Because a core group of people are considered of higher relevance, what they consider important becomes the agenda. Because the blogosphere has also had some influence in terms of shaping what journalists decide to cover, this effect is now bleeding over into the non-blog world.
Creating Group Myopia?
The question, in all this, however, is whether we could be suffering from possible group myopia. What if a rumor is wrong and gets propagated by the gatekeepers? What is that impact?
The reason I am bringing this up is that I’m wondering if, by creating new gatekeepers, we could start creating a level of groupthink and ultimately increase group myopia. As the boundaries of different echo chambers are clearly defined (for example, few people on the left side of the political biosphere interact with people on the right side (and vice-versa)), are we going to see more polarization going forward.
The next question (and I’m not sure but I suspect that the same is true in non-blog media) is how we deal with this? Is there a way to ensure that all voices are given equal weight?
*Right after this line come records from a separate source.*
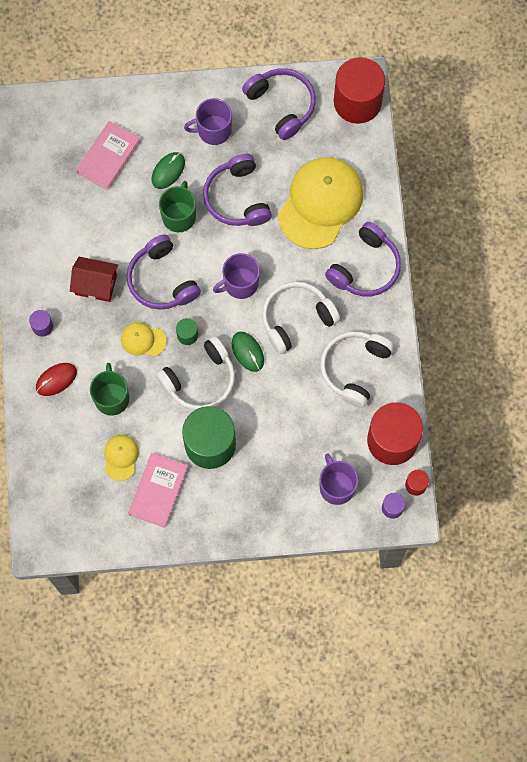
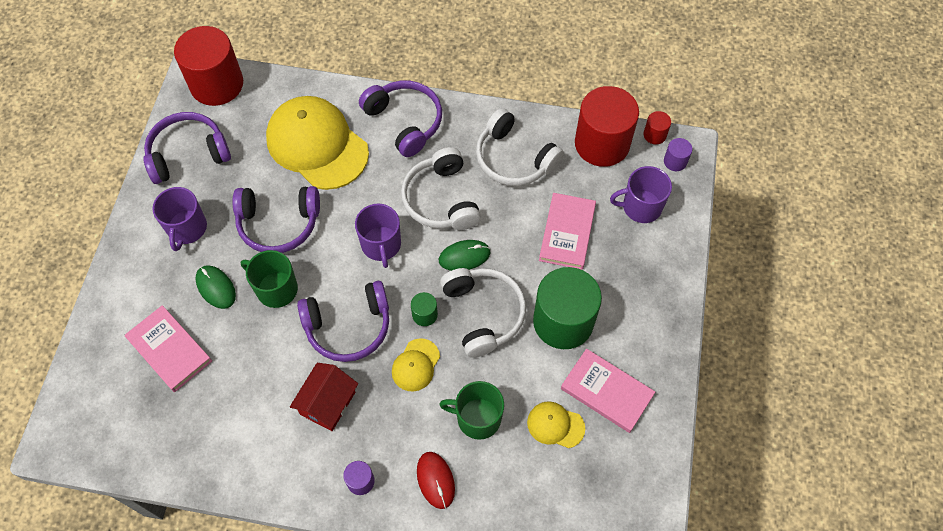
camera: 75 degrees left, 10 degrees down
none -> pink book [539,193,596,270]

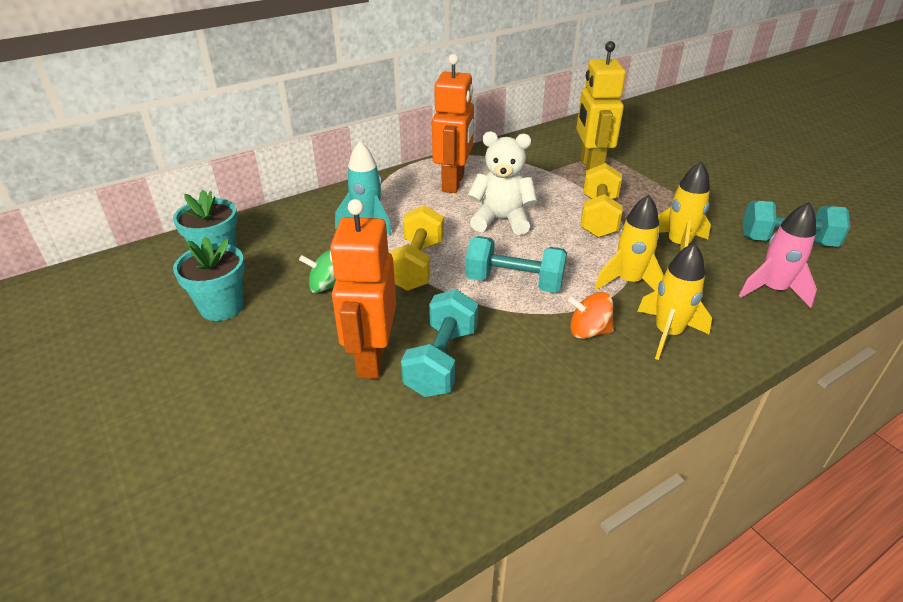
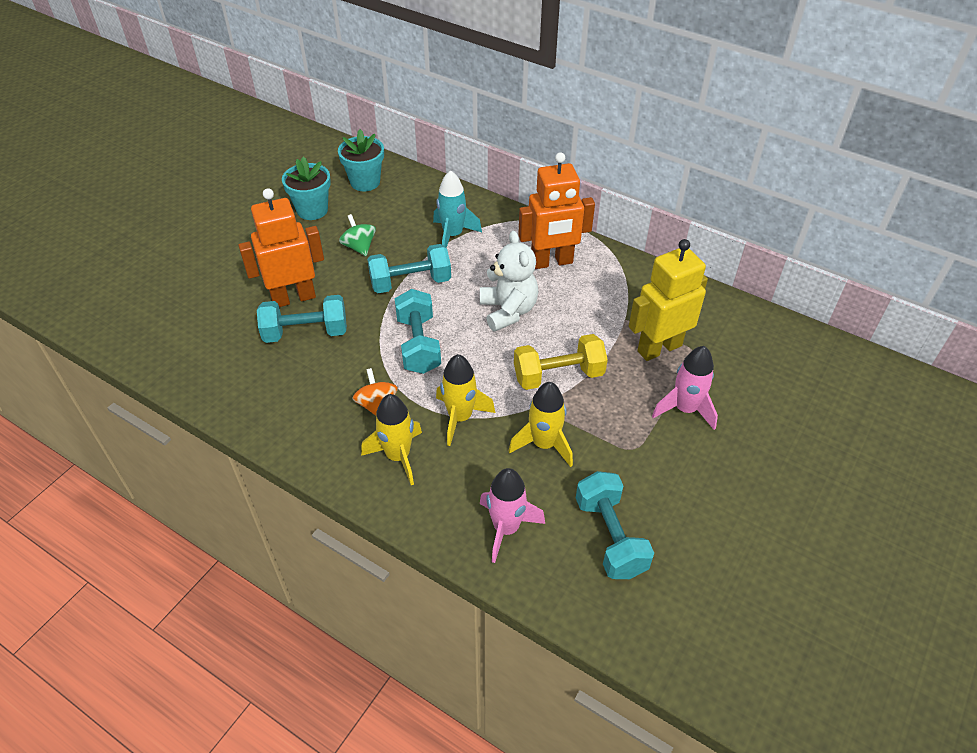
camera: 65 degrees right, 10 degrees up
yellow dumbbell [388,205,444,291] -> turquoise dumbbell [367,244,451,293]
none -> pink rocket [652,346,718,430]

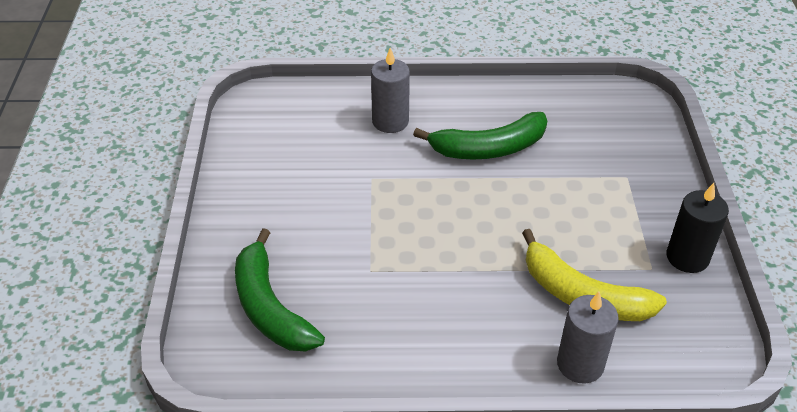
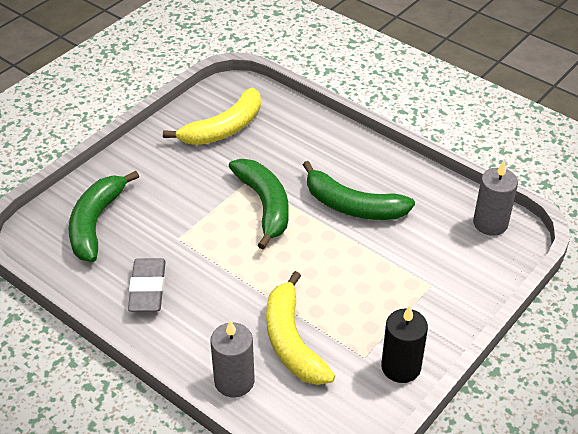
camera: 40 degrees right, 0 degrees up
grey candle [371,48,410,133] -> grey candle moved to [473,161,518,236]
none -> grey eraser [128,258,166,312]
none -> yellow banana [163,88,261,145]
none -> green banana [229,159,289,250]

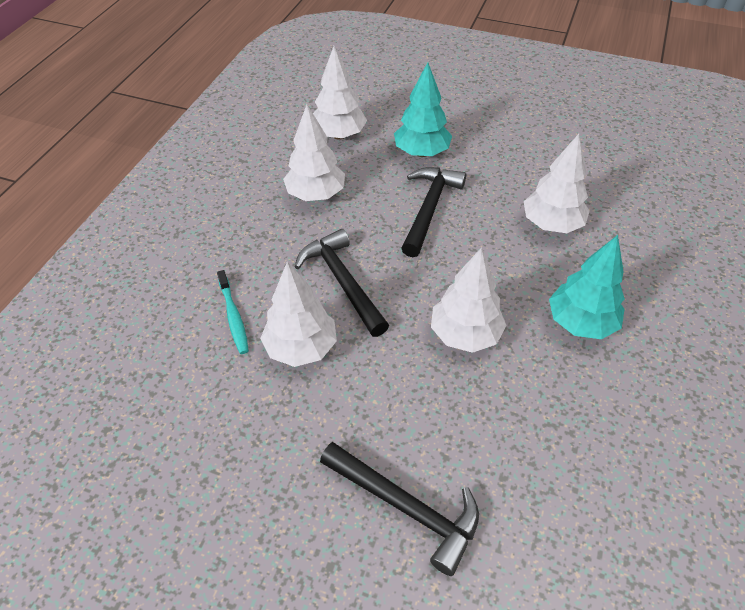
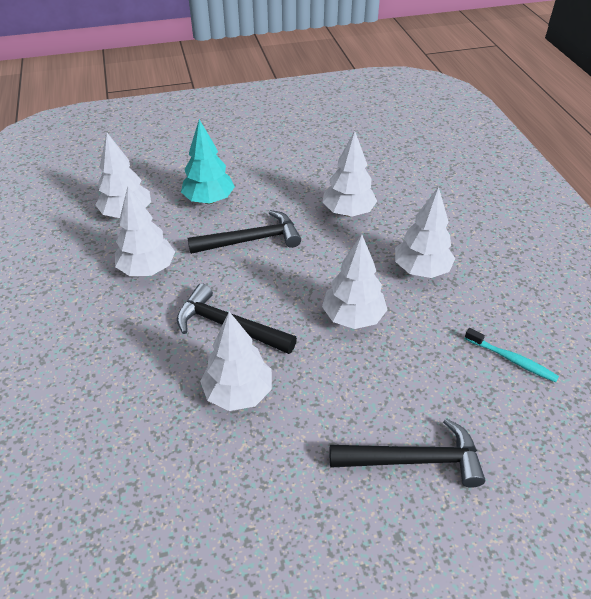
camera: 35 degrees left, 5 degrees down
turquoise toothbrush [217,270,249,354] -> turquoise toothbrush moved to [465,328,559,382]
black hammer [401,167,466,257] -> black hammer turned 90 degrees clockwise [187,210,301,254]
turquoise tree [549,235,625,339] -> white tree [395,187,455,278]

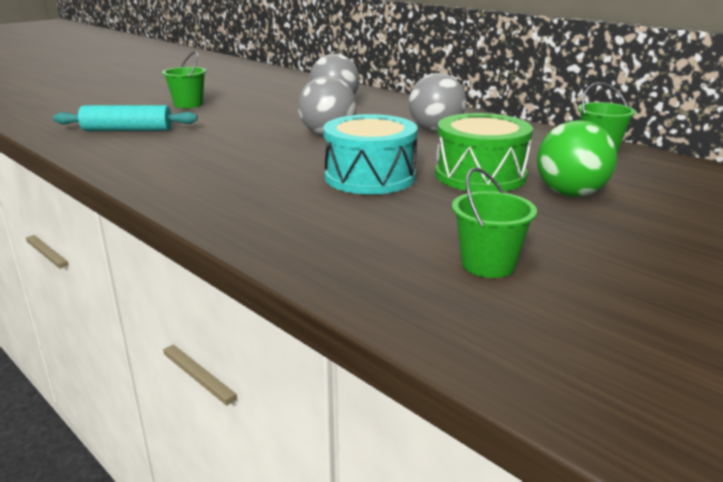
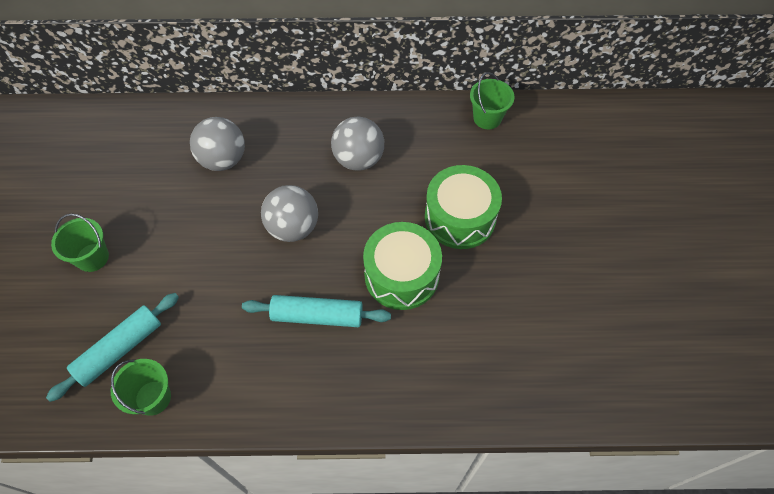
camera: 45 degrees left, 35 degrees up
turquoise drum [323,114,417,195] -> green drum [363,222,442,310]
green bucket [452,167,537,278] -> green bucket moved to [111,359,171,416]
green ball [537,120,617,197] -> none
none -> turquoise rolling pin [242,295,391,327]

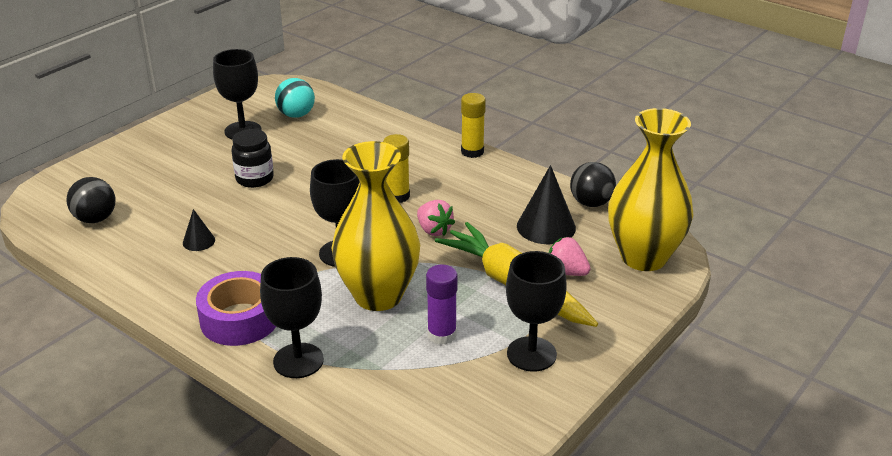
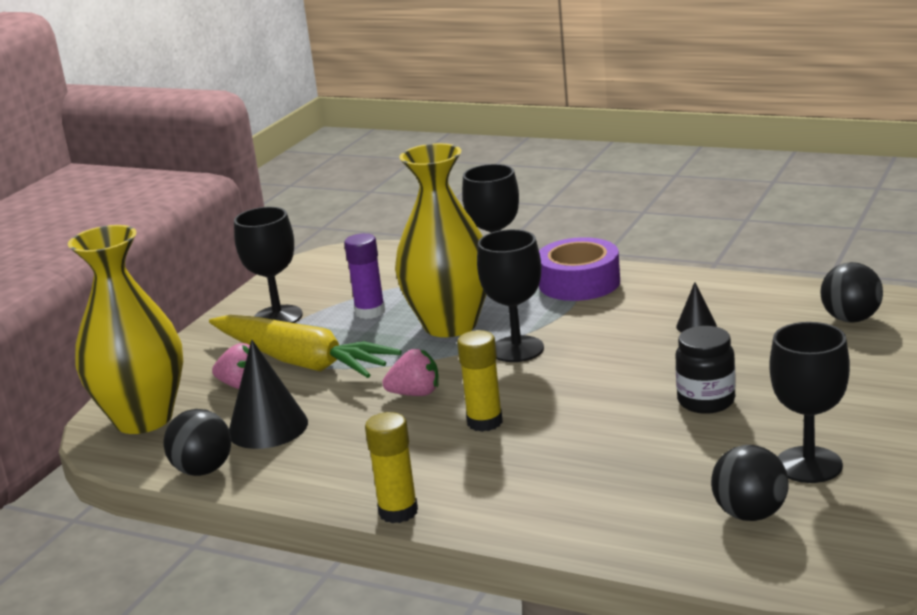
camera: 170 degrees right, 10 degrees down
turquoise ball [275,78,315,118] -> black ball [711,445,789,521]
pink strawberry [417,200,455,236] -> pink strawberry turned 135 degrees clockwise [382,349,439,396]

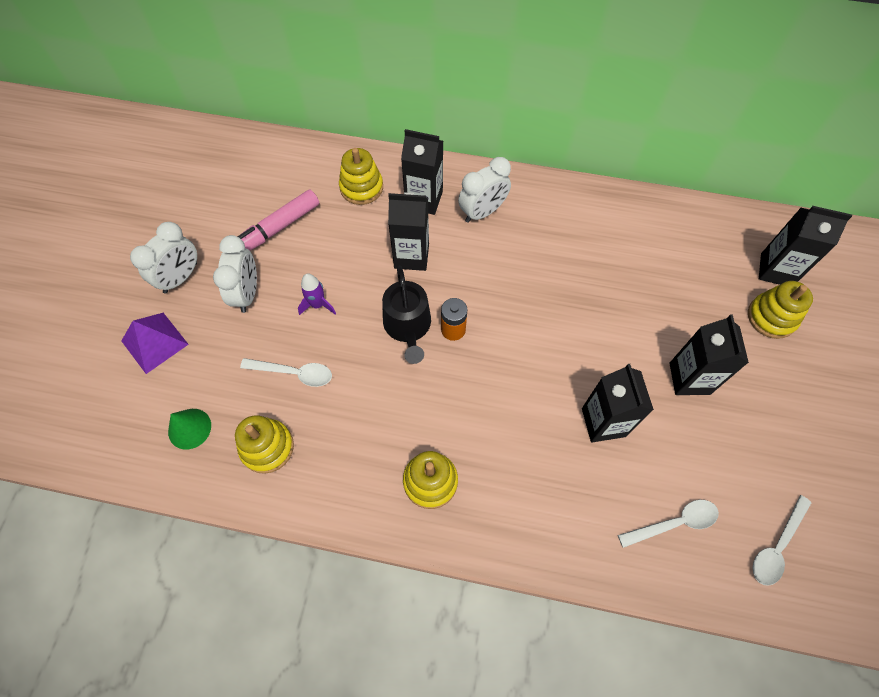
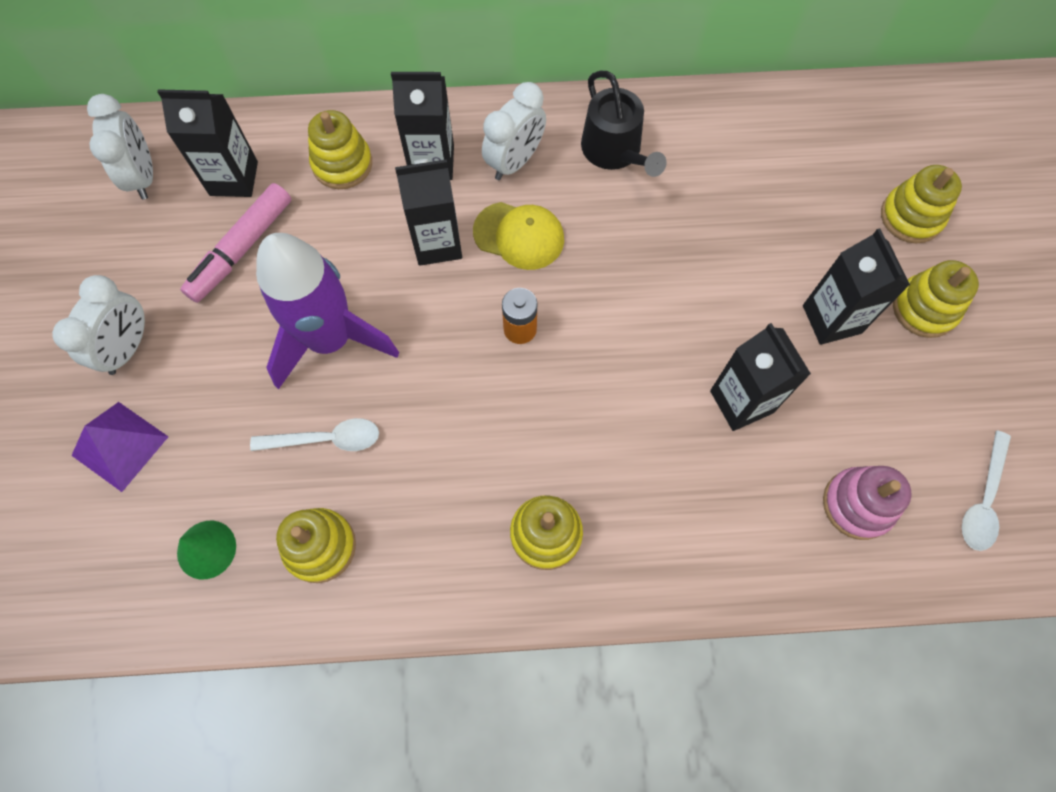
camera: 15 degrees left, 5 degrees up
white clock [213,235,257,313] -> white clock moved to [87,94,153,200]
purple rocket [298,273,336,315] -> purple rocket [256,233,399,390], size x2.45
black watering can [382,265,431,364] -> black watering can moved to [581,71,667,177]
white spoon [618,500,719,548] -> pink stacking toy [823,466,911,540]
black carton [759,206,852,285] -> black carton moved to [157,89,258,197]
none -> yellow cap [473,202,564,270]
none -> yellow stacking toy [893,260,979,338]

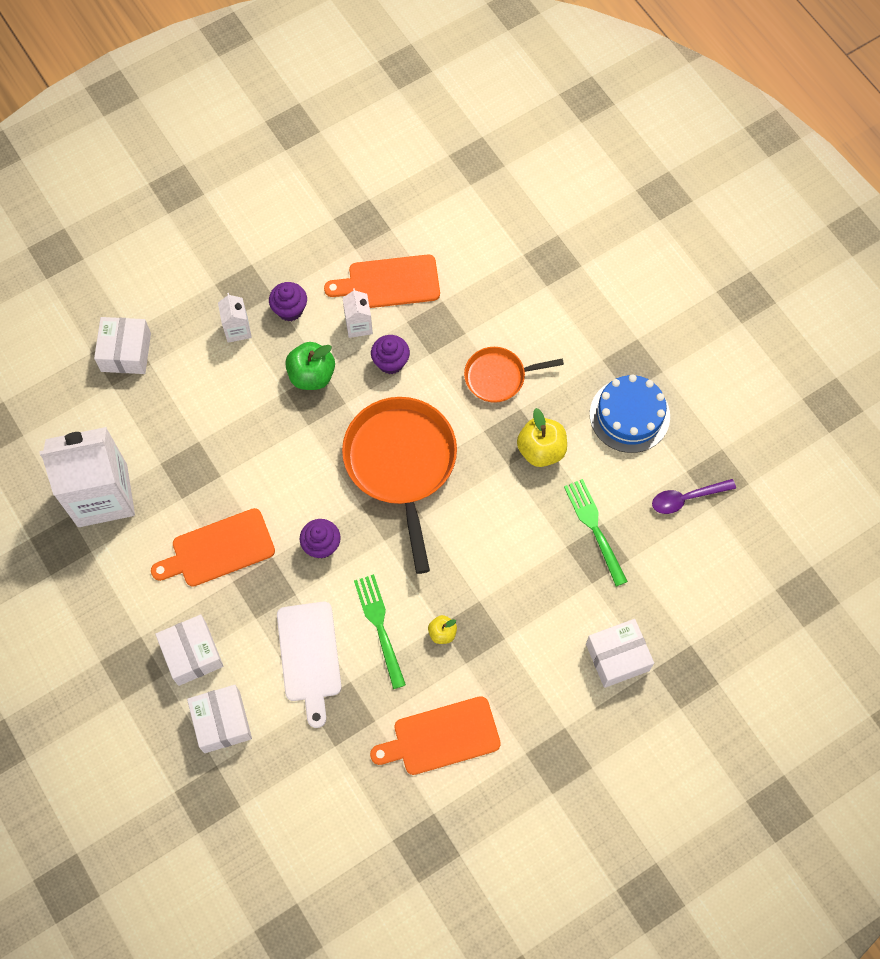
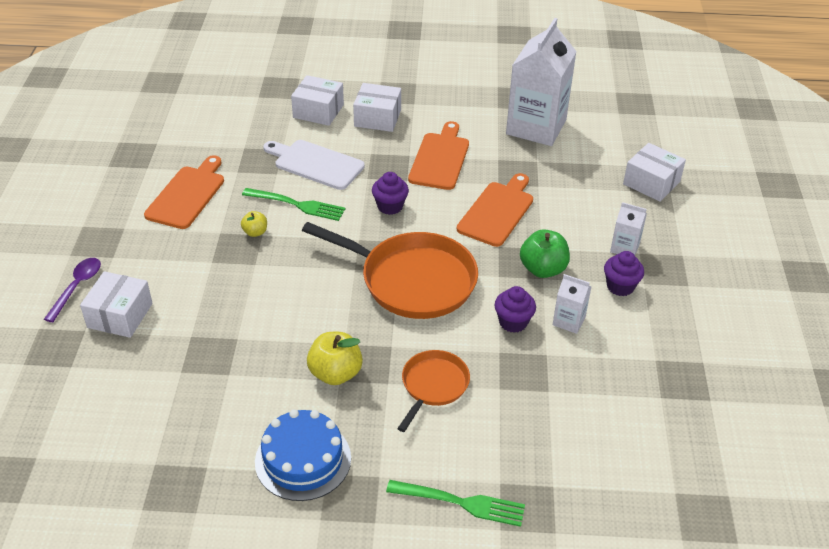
camera: 125 degrees right, 25 degrees down
orange cutting board [324,255,440,308] -> orange cutting board moved to [457,173,533,247]
green fork [564,479,628,587] -> green fork moved to [386,480,525,527]
purple spoon [652,479,736,514] -> purple spoon moved to [44,258,101,322]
Many people say that the problem is self-correcting but it still seems to me that issues could arise that would not only increase the power of top ranked bloggers but also help in force the dialogue in one direction or another.
I do not have answers for this but I hope that this entry will provoke discussion and would like to see what others have to offer as solutions to this problem. On the other hand, if I fail to influence the gatekeepers, I suspect that this entry will disappear into obscurity until a gatekeeper decides to discuss the same issue.